* PROMPT *
Every record must reappear in the answer exactly as given.

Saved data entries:
-- Opening Marker --
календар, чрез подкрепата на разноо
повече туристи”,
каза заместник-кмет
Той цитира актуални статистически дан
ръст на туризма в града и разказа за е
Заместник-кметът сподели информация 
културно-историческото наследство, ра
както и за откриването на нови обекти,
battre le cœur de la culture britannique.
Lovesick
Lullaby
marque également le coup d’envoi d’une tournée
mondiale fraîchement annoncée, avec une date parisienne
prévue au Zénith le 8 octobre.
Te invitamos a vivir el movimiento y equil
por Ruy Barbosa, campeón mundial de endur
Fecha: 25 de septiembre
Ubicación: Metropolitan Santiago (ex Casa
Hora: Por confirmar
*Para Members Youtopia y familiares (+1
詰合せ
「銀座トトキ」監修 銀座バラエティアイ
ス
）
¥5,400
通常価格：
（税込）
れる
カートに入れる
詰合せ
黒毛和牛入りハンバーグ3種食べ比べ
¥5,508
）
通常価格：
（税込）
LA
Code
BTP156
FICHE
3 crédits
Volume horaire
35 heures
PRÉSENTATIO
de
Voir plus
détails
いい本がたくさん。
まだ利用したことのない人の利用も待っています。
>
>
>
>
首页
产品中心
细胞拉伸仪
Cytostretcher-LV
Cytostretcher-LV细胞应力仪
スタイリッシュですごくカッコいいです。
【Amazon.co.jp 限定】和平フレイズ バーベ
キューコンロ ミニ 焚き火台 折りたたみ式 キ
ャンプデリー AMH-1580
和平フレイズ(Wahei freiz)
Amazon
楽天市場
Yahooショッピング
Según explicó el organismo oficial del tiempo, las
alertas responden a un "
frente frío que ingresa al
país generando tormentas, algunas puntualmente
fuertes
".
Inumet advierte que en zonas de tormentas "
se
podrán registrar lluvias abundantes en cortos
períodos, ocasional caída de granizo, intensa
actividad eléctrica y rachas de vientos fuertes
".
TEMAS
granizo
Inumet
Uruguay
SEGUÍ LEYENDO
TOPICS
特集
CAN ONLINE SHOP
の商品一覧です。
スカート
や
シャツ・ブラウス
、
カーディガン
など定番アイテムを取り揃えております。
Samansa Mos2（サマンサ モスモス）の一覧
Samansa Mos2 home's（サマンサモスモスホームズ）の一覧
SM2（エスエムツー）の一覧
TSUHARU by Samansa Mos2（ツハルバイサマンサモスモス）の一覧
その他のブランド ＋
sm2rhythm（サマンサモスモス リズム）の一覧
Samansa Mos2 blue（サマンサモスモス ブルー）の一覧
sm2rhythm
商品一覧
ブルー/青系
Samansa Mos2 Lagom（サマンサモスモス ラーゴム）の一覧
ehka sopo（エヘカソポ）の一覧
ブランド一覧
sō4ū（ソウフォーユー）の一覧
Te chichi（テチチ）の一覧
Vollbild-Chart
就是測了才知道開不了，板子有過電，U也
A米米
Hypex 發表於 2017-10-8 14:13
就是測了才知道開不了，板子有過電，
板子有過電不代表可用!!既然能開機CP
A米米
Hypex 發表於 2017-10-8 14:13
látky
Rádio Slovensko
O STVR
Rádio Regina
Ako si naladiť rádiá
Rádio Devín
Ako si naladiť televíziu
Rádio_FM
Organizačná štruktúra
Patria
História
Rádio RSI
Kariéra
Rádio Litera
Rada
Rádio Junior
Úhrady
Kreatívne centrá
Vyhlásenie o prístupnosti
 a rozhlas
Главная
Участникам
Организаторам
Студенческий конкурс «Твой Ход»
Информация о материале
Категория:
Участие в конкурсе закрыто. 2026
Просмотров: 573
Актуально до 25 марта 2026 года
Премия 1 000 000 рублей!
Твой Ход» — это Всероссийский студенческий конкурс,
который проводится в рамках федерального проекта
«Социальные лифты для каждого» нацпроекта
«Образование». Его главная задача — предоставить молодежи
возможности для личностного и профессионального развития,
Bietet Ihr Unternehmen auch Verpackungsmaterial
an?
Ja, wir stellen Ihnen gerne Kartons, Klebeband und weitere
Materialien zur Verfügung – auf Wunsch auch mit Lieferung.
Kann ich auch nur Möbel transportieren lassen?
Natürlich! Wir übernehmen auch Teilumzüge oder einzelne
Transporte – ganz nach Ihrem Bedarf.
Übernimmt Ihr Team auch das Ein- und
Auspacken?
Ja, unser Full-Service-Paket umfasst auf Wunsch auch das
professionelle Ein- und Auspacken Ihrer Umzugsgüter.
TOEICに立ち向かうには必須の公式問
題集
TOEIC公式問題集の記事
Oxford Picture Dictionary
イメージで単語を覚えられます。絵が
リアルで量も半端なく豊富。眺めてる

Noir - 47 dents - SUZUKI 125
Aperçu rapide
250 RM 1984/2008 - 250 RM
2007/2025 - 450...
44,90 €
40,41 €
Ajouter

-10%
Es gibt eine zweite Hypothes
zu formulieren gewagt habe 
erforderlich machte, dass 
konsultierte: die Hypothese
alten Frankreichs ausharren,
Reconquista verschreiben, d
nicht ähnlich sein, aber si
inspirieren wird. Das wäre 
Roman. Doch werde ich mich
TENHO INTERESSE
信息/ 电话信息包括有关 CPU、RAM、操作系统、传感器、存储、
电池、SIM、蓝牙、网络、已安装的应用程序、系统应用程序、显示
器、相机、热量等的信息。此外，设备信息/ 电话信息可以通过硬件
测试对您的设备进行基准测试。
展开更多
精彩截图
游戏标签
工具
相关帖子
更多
-- Closing Marker --
* YOUR RESPONSE *
календар, чрез подкрепата на разноо
повече туристи”,
каза заместник-кмет
Той цитира актуални статистически дан
ръст на туризма в града и разказа за е
Заместник-кметът сподели информация 
културно-историческото наследство, ра
както и за откриването на нови обекти,
battre le cœur de la culture britannique.
Lovesick
Lullaby
marque également le coup d’envoi d’une tournée
mondiale fraîchement annoncée, avec une date parisienne
prévue au Zénith le 8 octobre.
Te invitamos a vivir el movimiento y equil
por Ruy Barbosa, campeón mundial de endur
Fecha: 25 de septiembre
Ubicación: Metropolitan Santiago (ex Casa
Hora: Por confirmar
*Para Members Youtopia y familiares (+1
詰合せ
「銀座トトキ」監修 銀座バラエティアイ
ス
）
¥5,400
通常価格：
（税込）
れる
カートに入れる
詰合せ
黒毛和牛入りハンバーグ3種食べ比べ
¥5,508
）
通常価格：
（税込）
LA
Code
BTP156
FICHE
3 crédits
Volume horaire
35 heures
PRÉSENTATIO
de
Voir plus
détails
いい本がたくさん。
まだ利用したことのない人の利用も待っています。
>
>
>
>
首页
产品中心
细胞拉伸仪
Cytostretcher-LV
Cytostretcher-LV细胞应力仪
スタイリッシュですごくカッコいいです。
【Amazon.co.jp 限定】和平フレイズ バーベ
キューコンロ ミニ 焚き火台 折りたたみ式 キ
ャンプデリー AMH-1580
和平フレイズ(Wahei freiz)
Amazon
楽天市場
Yahooショッピング
Según explicó el organismo oficial del tiempo, las
alertas responden a un "
frente frío que ingresa al
país generando tormentas, algunas puntualmente
fuertes
".
Inumet advierte que en zonas de tormentas "
se
podrán registrar lluvias abundantes en cortos
períodos, ocasional caída de granizo, intensa
actividad eléctrica y rachas de vientos fuertes
".
TEMAS
granizo
Inumet
Uruguay
SEGUÍ LEYENDO
TOPICS
特集
CAN ONLINE SHOP
の商品一覧です。
スカート
や
シャツ・ブラウス
、
カーディガン
など定番アイテムを取り揃えております。
Samansa Mos2（サマンサ モスモス）の一覧
Samansa Mos2 home's（サマンサモスモスホームズ）の一覧
SM2（エスエムツー）の一覧
TSUHARU by Samansa Mos2（ツハルバイサマンサモスモス）の一覧
その他のブランド ＋
sm2rhythm（サマンサモスモス リズム）の一覧
Samansa Mos2 blue（サマンサモスモス ブルー）の一覧
sm2rhythm
商品一覧
ブルー/青系
Samansa Mos2 Lagom（サマンサモスモス ラーゴム）の一覧
ehka sopo（エヘカソポ）の一覧
ブランド一覧
sō4ū（ソウフォーユー）の一覧
Te chichi（テチチ）の一覧
Vollbild-Chart
就是測了才知道開不了，板子有過電，U也
A米米
Hypex 發表於 2017-10-8 14:13
就是測了才知道開不了，板子有過電，
板子有過電不代表可用!!既然能開機CP
A米米
Hypex 發表於 2017-10-8 14:13
látky
Rádio Slovensko
O STVR
Rádio Regina
Ako si naladiť rádiá
Rádio Devín
Ako si naladiť televíziu
Rádio_FM
Organizačná štruktúra
Patria
História
Rádio RSI
Kariéra
Rádio Litera
Rada
Rádio Junior
Úhrady
Kreatívne centrá
Vyhlásenie o prístupnosti
 a rozhlas
Главная
Участникам
Организаторам
Студенческий конкурс «Твой Ход»
Информация о материале
Категория:
Участие в конкурсе закрыто. 2026
Просмотров: 573
Актуально до 25 марта 2026 года
Премия 1 000 000 рублей!
Твой Ход» — это Всероссийский студенческий конкурс,
который проводится в рамках федерального проекта
«Социальные лифты для каждого» нацпроекта
«Образование». Его главная задача — предоставить молодежи
возможности для личностного и профессионального развития,
Bietet Ihr Unternehmen auch Verpackungsmaterial
an?
Ja, wir stellen Ihnen gerne Kartons, Klebeband und weitere
Materialien zur Verfügung – auf Wunsch auch mit Lieferung.
Kann ich auch nur Möbel transportieren lassen?
Natürlich! Wir übernehmen auch Teilumzüge oder einzelne
Transporte – ganz nach Ihrem Bedarf.
Übernimmt Ihr Team auch das Ein- und
Auspacken?
Ja, unser Full-Service-Paket umfasst auf Wunsch auch das
professionelle Ein- und Auspacken Ihrer Umzugsgüter.
TOEICに立ち向かうには必須の公式問
題集
TOEIC公式問題集の記事
Oxford Picture Dictionary
イメージで単語を覚えられます。絵が
リアルで量も半端なく豊富。眺めてる

Noir - 47 dents - SUZUKI 125
Aperçu rapide
250 RM 1984/2008 - 250 RM
2007/2025 - 450...
44,90 €
40,41 €
Ajouter

-10%
Es gibt eine zweite Hypothes
zu formulieren gewagt habe 
erforderlich machte, dass 
konsultierte: die Hypothese
alten Frankreichs ausharren,
Reconquista verschreiben, d
nicht ähnlich sein, aber si
inspirieren wird. Das wäre 
Roman. Doch werde ich mich
TENHO INTERESSE
信息/ 电话信息包括有关 CPU、RAM、操作系统、传感器、存储、
电池、SIM、蓝牙、网络、已安装的应用程序、系统应用程序、显示
器、相机、热量等的信息。此外，设备信息/ 电话信息可以通过硬件
测试对您的设备进行基准测试。
展开更多
精彩截图
游戏标签
工具
相关帖子
更多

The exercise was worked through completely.